(Prompt): Starting at the line with "pyautogui.doubleClick(795, 54)" and ending at the line with "pyautogui.write('SlabsBotMat')", print exactly the lines of the entries below. Pictures do not belong in the copy.

(Records for this task):
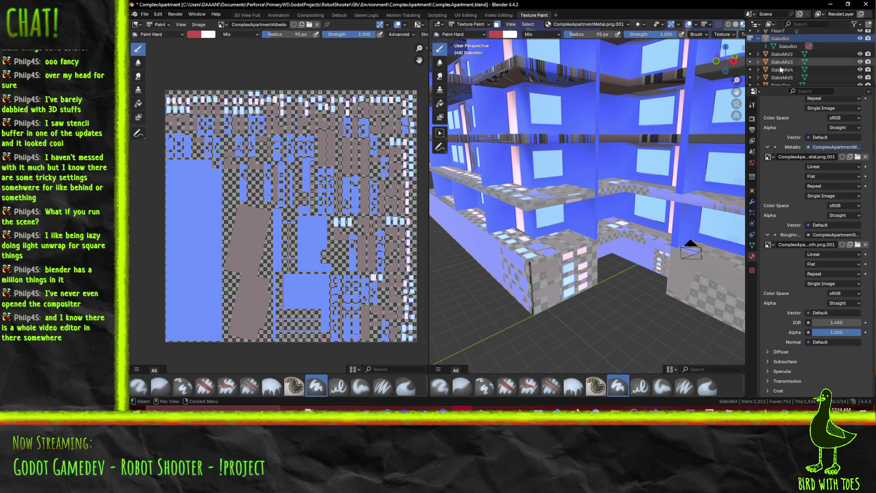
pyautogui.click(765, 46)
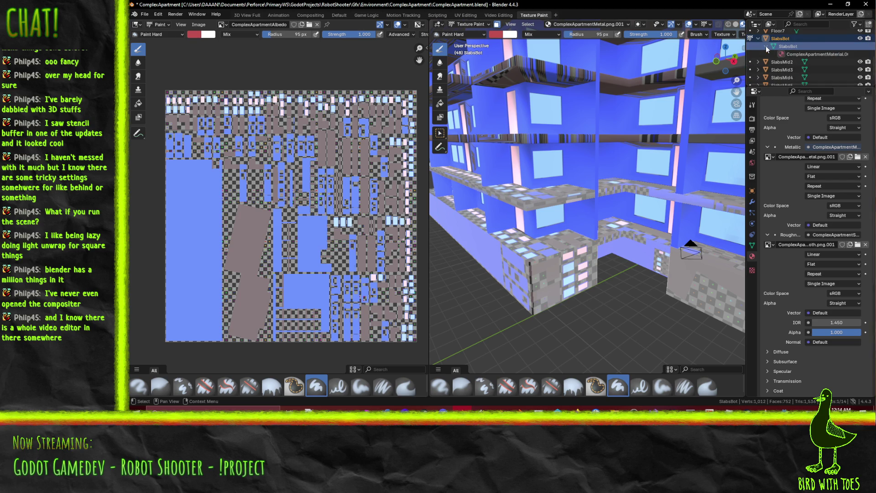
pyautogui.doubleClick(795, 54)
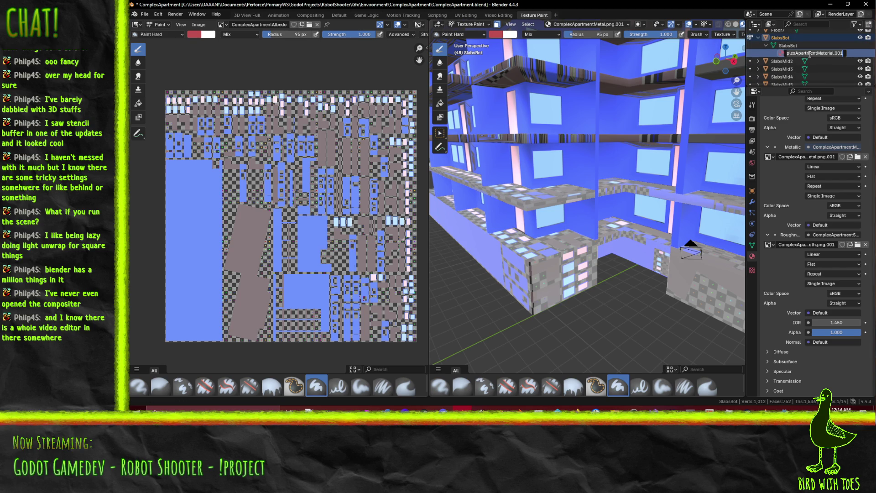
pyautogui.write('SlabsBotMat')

...

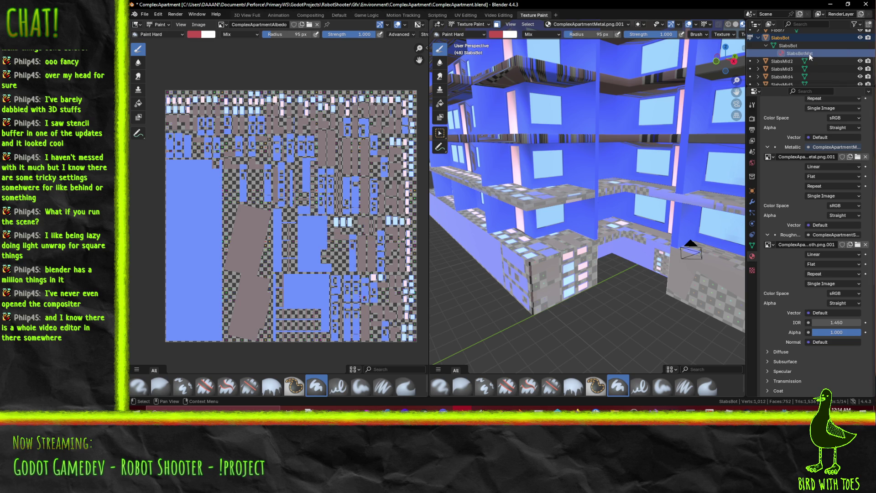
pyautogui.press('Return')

(Output below):
pyautogui.doubleClick(795, 54)
pyautogui.write('SlabsBotMat')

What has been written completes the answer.